Session TypeRuolo dell’agenteConfigurato in
learningEstrazione di learning - legge i transcript di sessione e produce learning strutturati/p/{id}/learning-setup
mergingAgente di merge - fa il merge dei branch dai workflow run completati/p/{id}/merging-setup
issueScoperta di issue - scansiona la codebase alla ricerca di bug e opportunità di miglioramento/p/{id}/issues-setup
answeringAgente di risposta - risponde a domande sulla codebase/p/{id}/answering-setup
evaluatorValutatore di qualità - assegna punteggi e valuta l’output dell’agente/p/{id}/evaluator-setup
judgeGiudice di output - confronta più output e seleziona il migliore/p/{id}/judge-setup

Ogni session type ha il proprio tab di setup nelle impostazioni del progetto dove puoi collegare esattamente un Contesto. Questo rende facile dare, ad esempio, all’agente evaluator un insieme di criteri di qualità diverso rispetto all’agente di scoperta issue.

Override di Contesto a livello persona

Oltre ai binding a livello di session type, singole persona possono collegarsi a un Contesto specifico dal proprio tab Contesto nella pagina di dettaglio della persona.
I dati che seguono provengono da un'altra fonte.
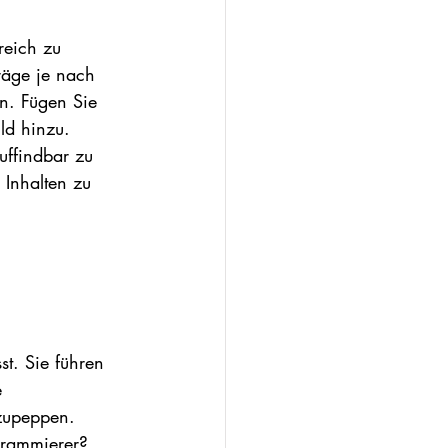
reich zu 
träge je nach 
n. Fügen Sie 
ld hinzu. 
uffindbar zu 
 Inhalten zu 
t. Sie führen 
e 
fzupeppen. 
grammierer? 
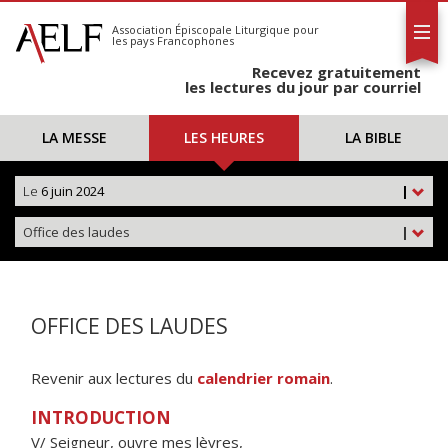
L'AELF
S'abonner
Association Épiscopale Liturgique
pour
les pays Francophones
Calendrier
Recevez gratuitement
Contact
les lectures du jour par courriel
LA MESSE
LES HEURES
LA BIBLE
Le
6 juin 2024
|
Office des laudes
|
OFFICE DES LAUDES
Revenir aux lectures du
calendrier romain
.
INTRODUCTION
V/ Seigneur, ouvre mes lèvres,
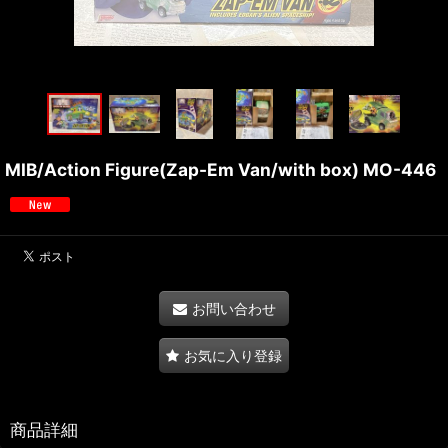
MIB/Action Figure(Zap-Em Van/with box) MO-446
お問い合わせ
お気に入り登録
商品詳細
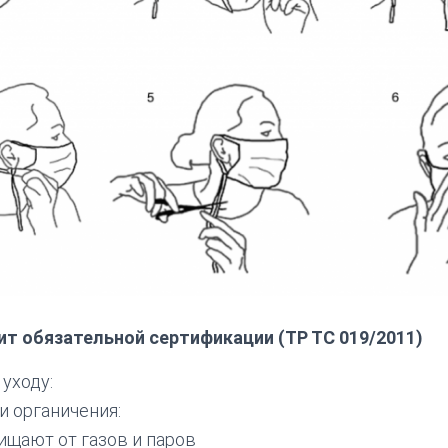
ит обязательной сертификации (ТР ТС 019/2011)
уходу:
 органичения:
ищают от газов и паров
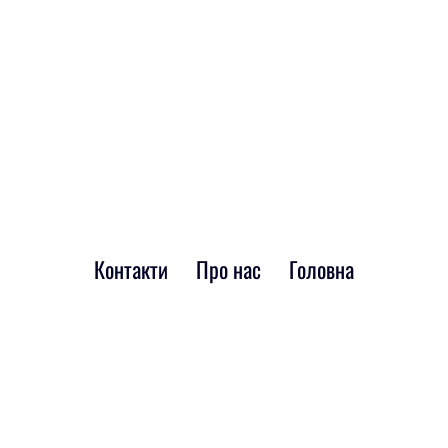
Контакти
Про нас
Головна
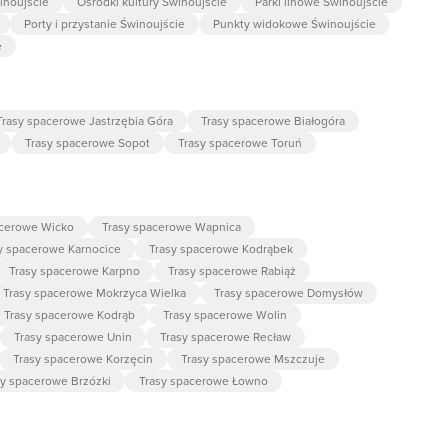
inoujście
Ośrodki kultury Świnoujście
Parki linowe Świnoujście
Porty i przystanie Świnoujście
Punkty widokowe Świnoujście
e
Trasy spacerowe Jastrzębia Góra
Trasy spacerowe Białogóra
Trasy spacerowe Sopot
Trasy spacerowe Toruń
acerowe Wicko
Trasy spacerowe Wapnica
y spacerowe Karnocice
Trasy spacerowe Kodrąbek
Trasy spacerowe Karpno
Trasy spacerowe Rabiąż
Trasy spacerowe Mokrzyca Wielka
Trasy spacerowe Domysłów
Trasy spacerowe Kodrąb
Trasy spacerowe Wolin
Trasy spacerowe Unin
Trasy spacerowe Recław
Trasy spacerowe Korzęcin
Trasy spacerowe Mszczuje
sy spacerowe Brzózki
Trasy spacerowe Łowno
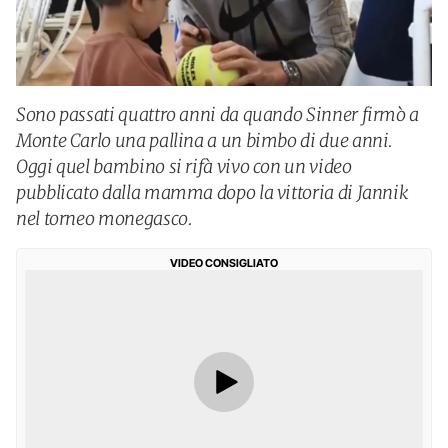
Sono passati quattro anni da quando Sinner firmò a
Monte Carlo una pallina a un bimbo di due anni.
Oggi quel bambino si rifà vivo con un video
pubblicato dalla mamma dopo la vittoria di Jannik
nel torneo monegasco.
VIDEO CONSIGLIATO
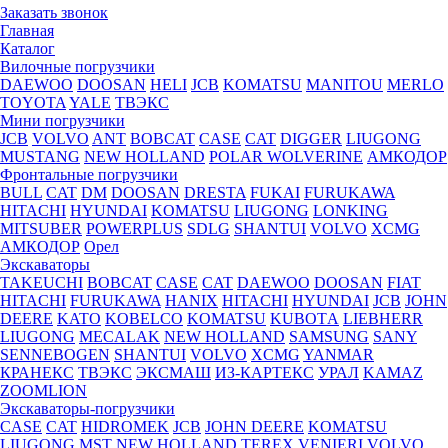
Заказать звонок
Главная
Каталог
Вилочные погрузчики
DAEWOO
DOOSAN
HELI
JCB
KOMATSU
MANITOU
MERLO
TOYOTA
YALE
ТВЭКС
Мини погрузчики
JCB
VOLVO
ANT
BOBCAT
CASE
CAT
DIGGER
LIUGONG
MUSTANG
NEW HOLLAND
POLAR WOLVERINE
АМКОДОР
Фронтальные погрузчики
BULL
CAT
DM
DOOSAN
DRESTA
FUKAI
FURUKAWA
HITACHI
HYUNDAI
KOMATSU
LIUGONG
LONKING
MITSUBER
POWERPLUS
SDLG
SHANTUI
VOLVO
XCMG
АМКОДОР
Орел
Экскаваторы
TAKEUCHI
BOBCAT
CASE
CAT
DAEWOO
DOOSAN
FIAT
HITACHI
FURUKAWA
HANIX
HITACHI
HYUNDAI
JCB
JOHN
DEERE
KATO
KOBELCO
KOMATSU
KUBOTА
LIEBHERR
LIUGONG
MECALAK
NEW HOLLAND
SAMSUNG
SANY
SENNEBOGEN
SHANTUI
VOLVO
XCMG
YANMAR
КРАНЕКС
ТВЭКС
ЭКСМАШ
ИЗ-КАРТЕКС
УРАЛ
KAMAZ
ZOOMLION
Экскаваторы-погрузчики
CASE
CAT
HIDROМEK
JCB
JOHN DEERE
KOMATSU
LIUGONG
MST
NEW HOLLAND
TEREX
VENIERI
VOLVO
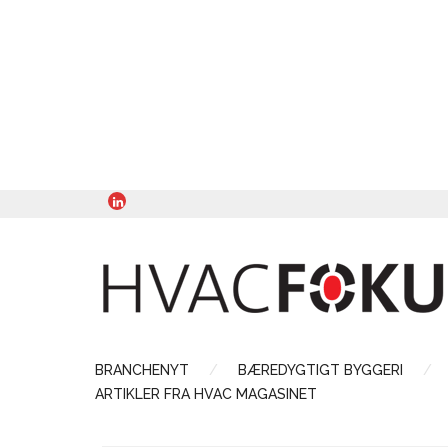
BRANCHENYT
BÆREDYGTIGT BYGGERI
ARTIKLER FRA HVAC MAGASINET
Un binding a livello persona ha la precedenza sul default del session type - il che significa che quando una persona con un proprio binding di Contesto viene eseguita, usa il Contesto della persona invece del default del session type.

Questo meccanismo di override abilita un controllo granulare. Considera un progetto con due persona Designer - una per il lavoro frontend e una per il lavoro backend. Il Designer frontend è collegato a un Contesto “Architettura Frontend”, mentre il Designer backend è collegato a un Contesto “Architettura Backend”. Entrambi ereditano il default del session type come fallback se non è impostato alcun binding a livello persona.

Ordine di precedenza

L’iniezione del Contesto segue questa precedenza: il binding a livello persona vince sul default del session type. Se nessuno dei due è impostato, non viene iniettato alcun Contesto per quella sessione.

Perché i Contesti sono importanti

Prima dei Contesti, i team dovevano copiare e incollare la conoscenza architetturale nelle istruzioni di ogni persona o mantenere file CLAUDE.md separati per workflow. Questo creava drift: agenti diversi avevano una comprensione sottilmente diversa della codebase perché le loro istruzioni venivano modificate in modo indipendente. I Contesti risolvono questo problema fornendo un’unica fonte di verità condivisa da tutti gli agenti rilevanti.

I vantaggi principali sono:

  • Coerenza- Tutti gli agenti di un session type condividono la stessa conoscenza aggiornata. Quando l’architettura cambia, aggiorni un Contesto e tutte le future sessioni ricevono immediatamente la modifica.
  • Controllo di versione - Le istruzioni degli agenti vengono versionate come il codice. Puoi vedere chi ha pubblicato quale versione, quando, e tornare a una versione precedente se una modifica causa regressioni.
  • Separazione delle responsabilità - Le istruzioni di persona restano focalizzate sul comportamento specifico del ruolo. La conoscenza condivisa vive nei Contesti. Ognuno ha una collocazione chiara.
  • Auditabilità - Quando un agente produce un output inatteso, puoi controllare la cronologia delle versioni per vedere esattamente quale versione del Contesto era attiva al momento di quella sessione.